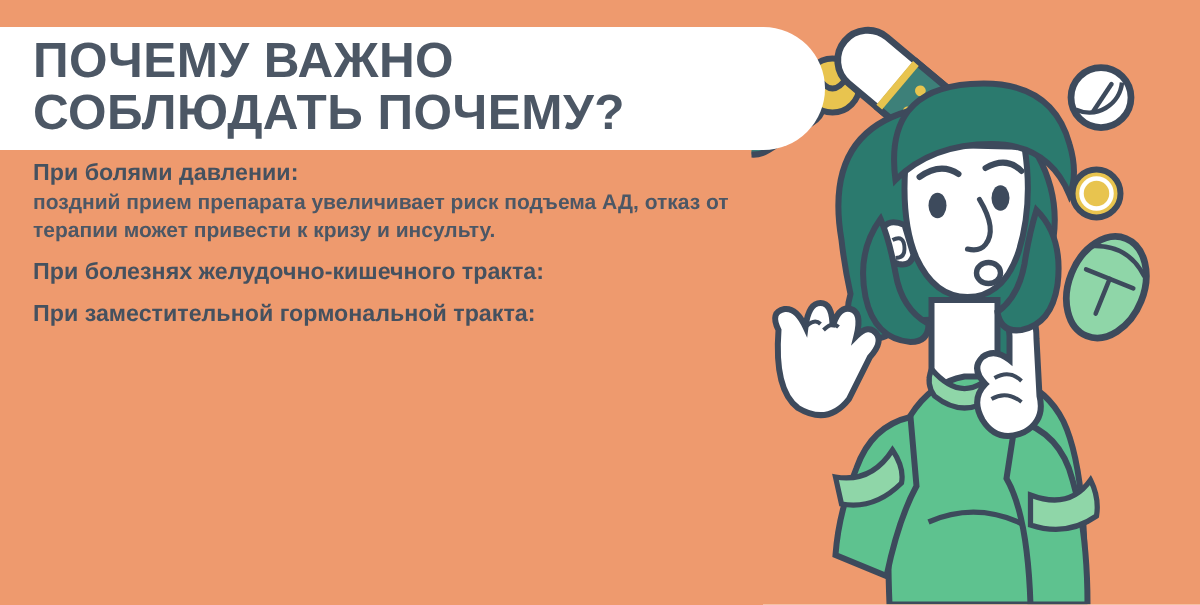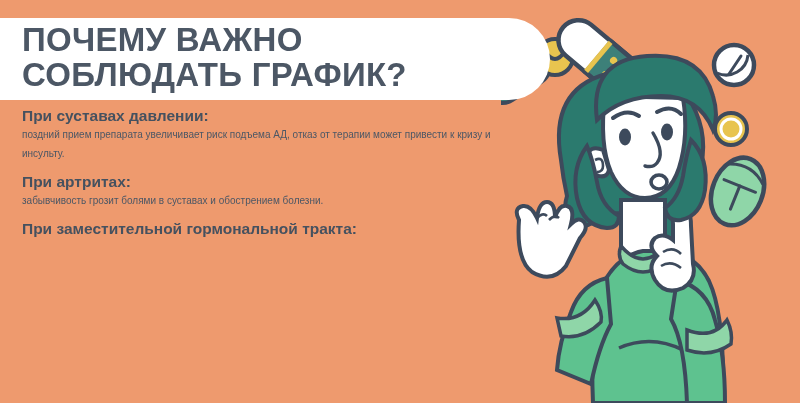"СОБЛЮДАТЬ ГРАФИК?" div.title-line { text: ГРАФИК -> ПОЧЕМУ }
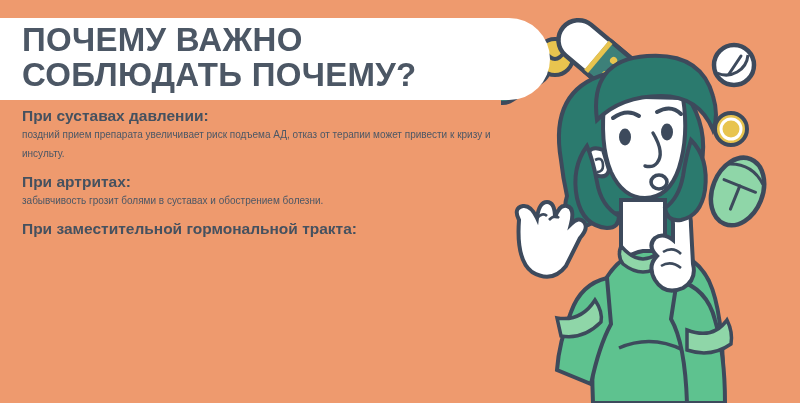"При суставах давлении:" div.block-heading { text: суставах -> болями }
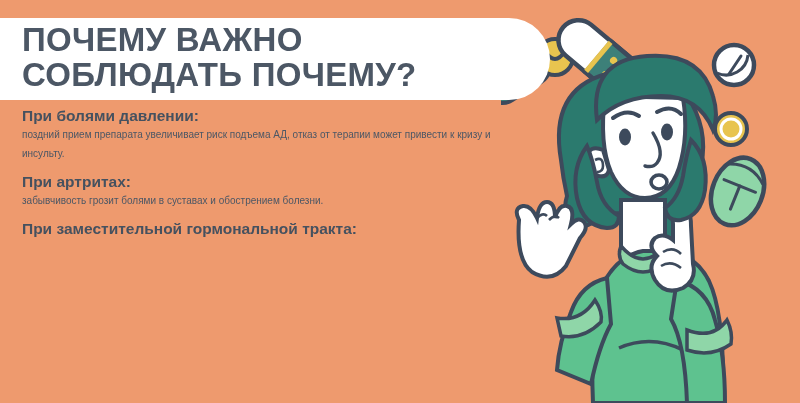"поздний прием препарата увеличивает риск" .block-body { font-size: 10px -> 14px; font-weight: normal -> bold }
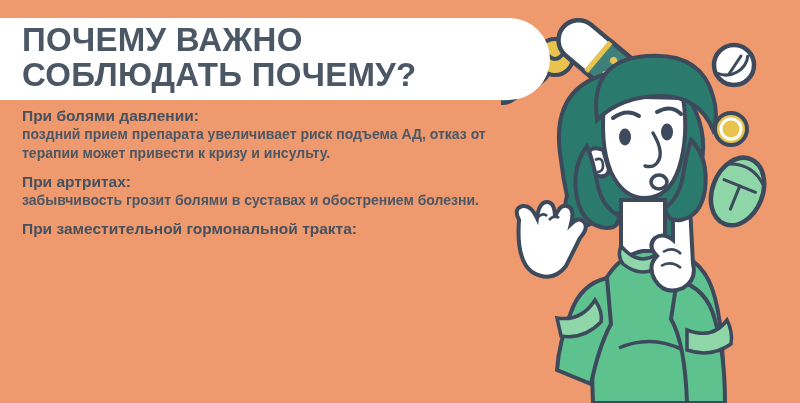"При болезнях желудочно-кишечного тракта:" div.block-heading { html: none -> <div>При болезнях желудочно-кишечного тракта:</div> }
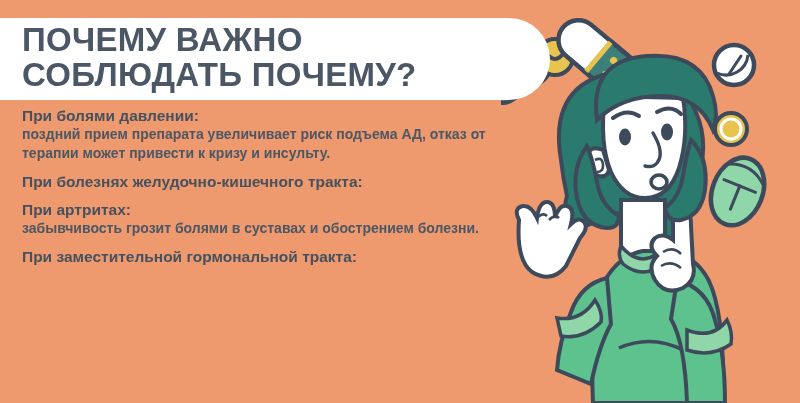"При артритах:" div.block { html: <div> <div>При артритах:</div> <div>забывчивость грозит болями в суставах и обострением болезни.</div> </div> -> none }
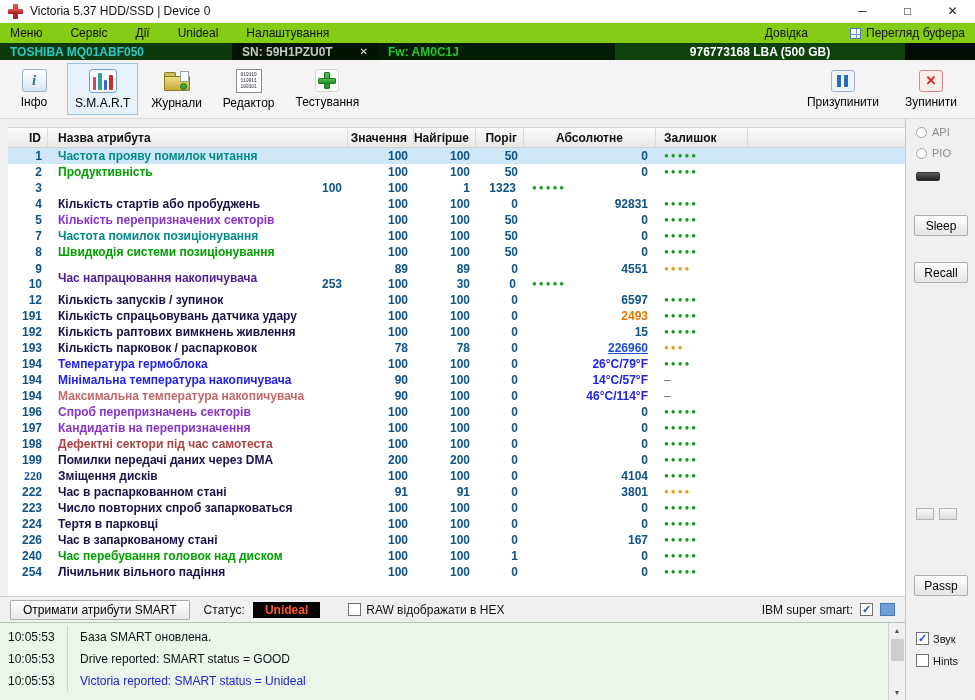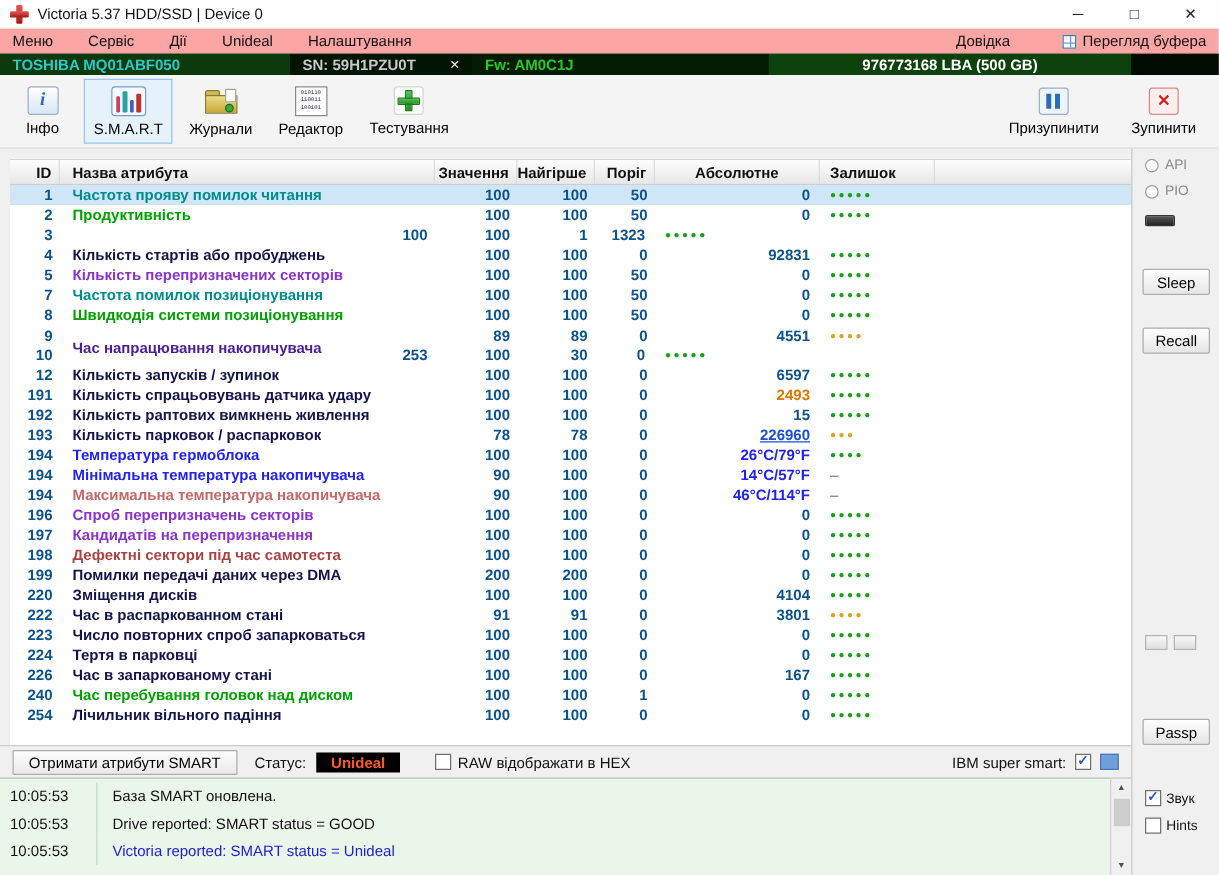"Меню" .menubar { background: #fca5a5 -> #84cc16 }
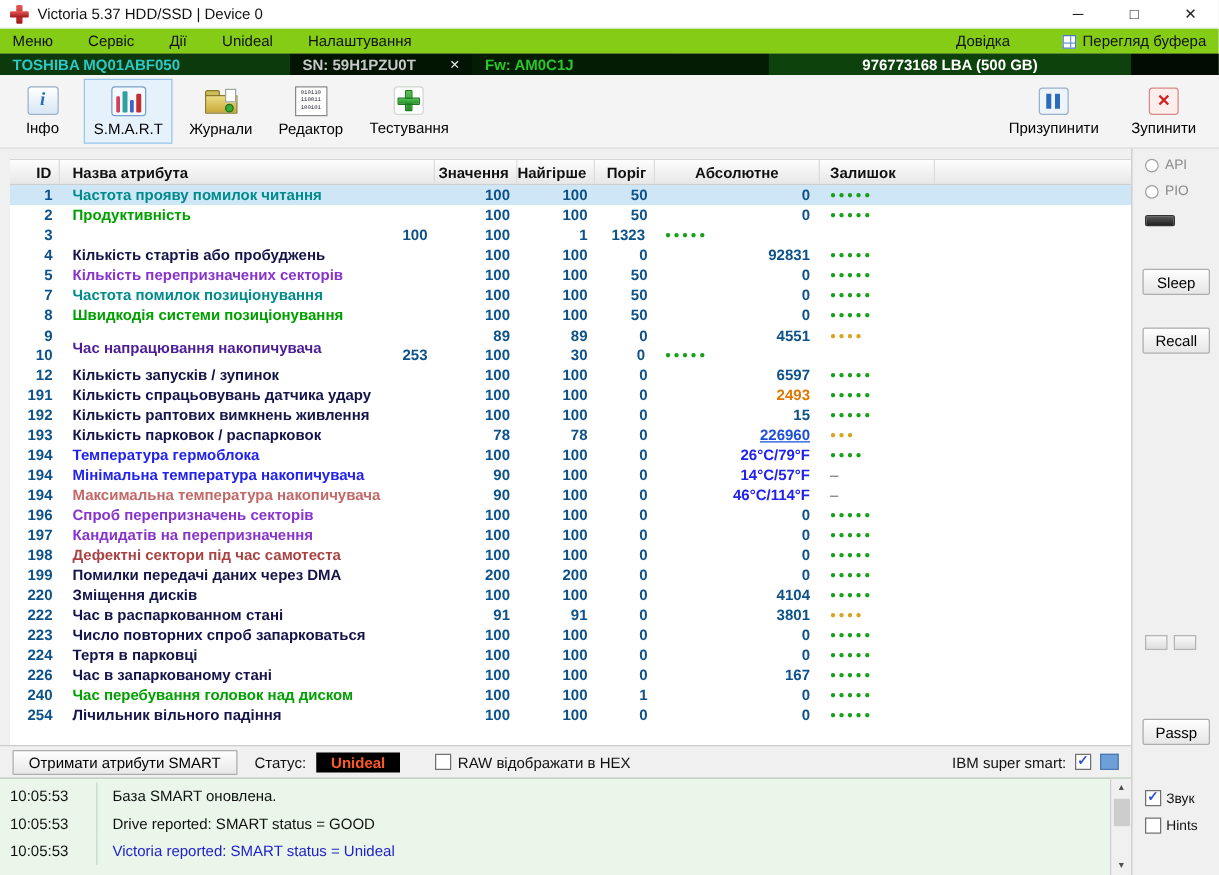"220" div.td { font-family: none -> Liberation Serif, serif }
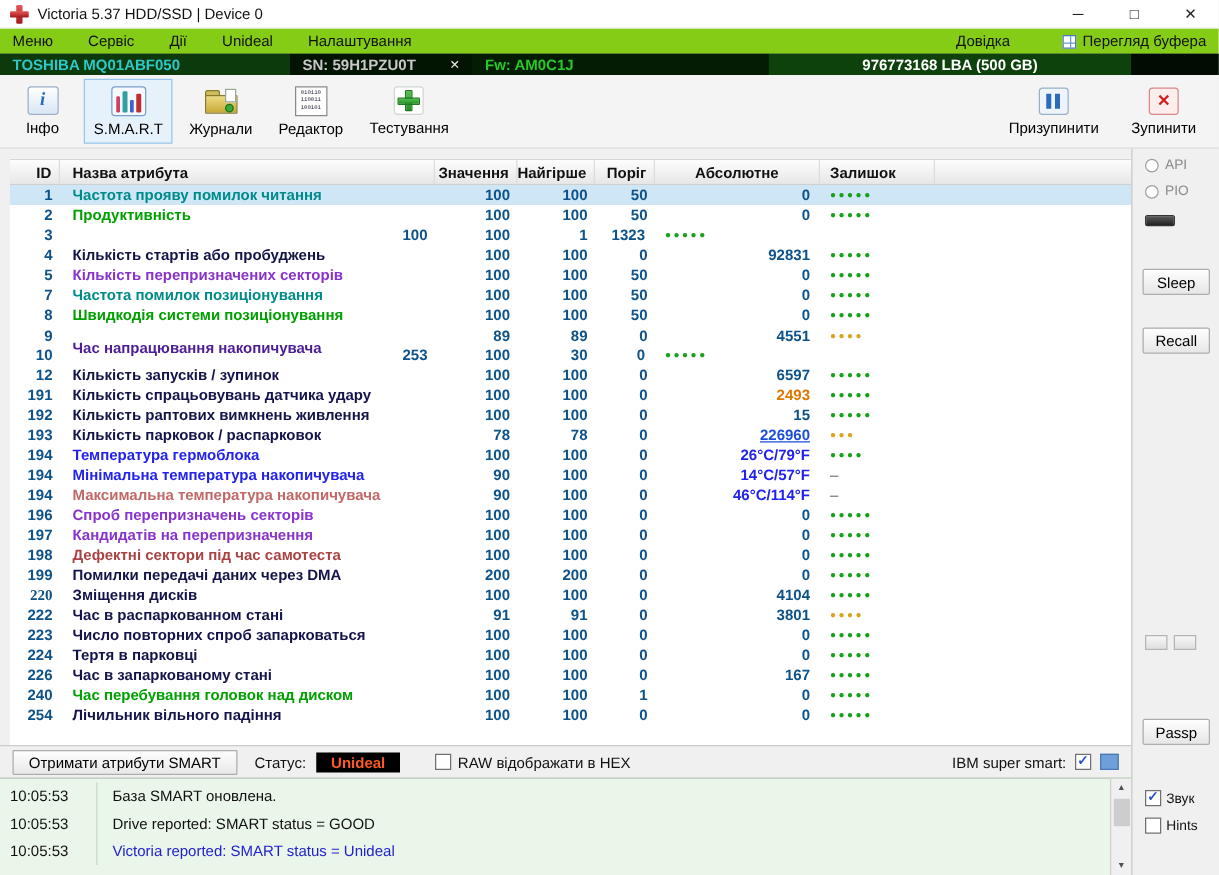"10:05:53" .log-time { width: 78px -> 68px }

» WHAT IS EXPECTED:
Take the line containing "html: <div> <div>При" and every line after it up to the end of the data, and write them out exactly, without the pictures.

» RESPONSE FOR THIS EXERCISE:
"При артритах:" div.block { html: <div> <div>При артритах:</div> <div>забывчивость грозит болями в суставах и обострением болезни.</div> </div> -> none }
"Меню" .menubar { background: #fca5a5 -> #84cc16 }
"220" div.td { font-family: none -> Liberation Serif, serif }
"10:05:53" .log-time { width: 78px -> 68px }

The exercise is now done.